> [What you will do]
Please transcribe, exactly and only, the lines of the records below from the one holding "Peak 2018, Dumas" to the very end.

> [Input data]
BEGIN

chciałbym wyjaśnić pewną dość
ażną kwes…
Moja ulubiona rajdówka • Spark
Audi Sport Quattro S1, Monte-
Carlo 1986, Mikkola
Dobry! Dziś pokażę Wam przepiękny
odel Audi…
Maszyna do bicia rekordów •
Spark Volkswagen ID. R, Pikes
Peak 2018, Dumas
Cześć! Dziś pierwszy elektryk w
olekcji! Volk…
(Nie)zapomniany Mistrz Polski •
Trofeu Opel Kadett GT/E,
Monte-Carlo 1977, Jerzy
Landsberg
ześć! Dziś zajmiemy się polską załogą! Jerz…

END

> [Exercise result]
Peak 2018, Dumas
Cześć! Dziś pierwszy elektryk w
olekcji! Volk…
(Nie)zapomniany Mistrz Polski •
Trofeu Opel Kadett GT/E,
Monte-Carlo 1977, Jerzy
Landsberg
ześć! Dziś zajmiemy się polską załogą! Jerz…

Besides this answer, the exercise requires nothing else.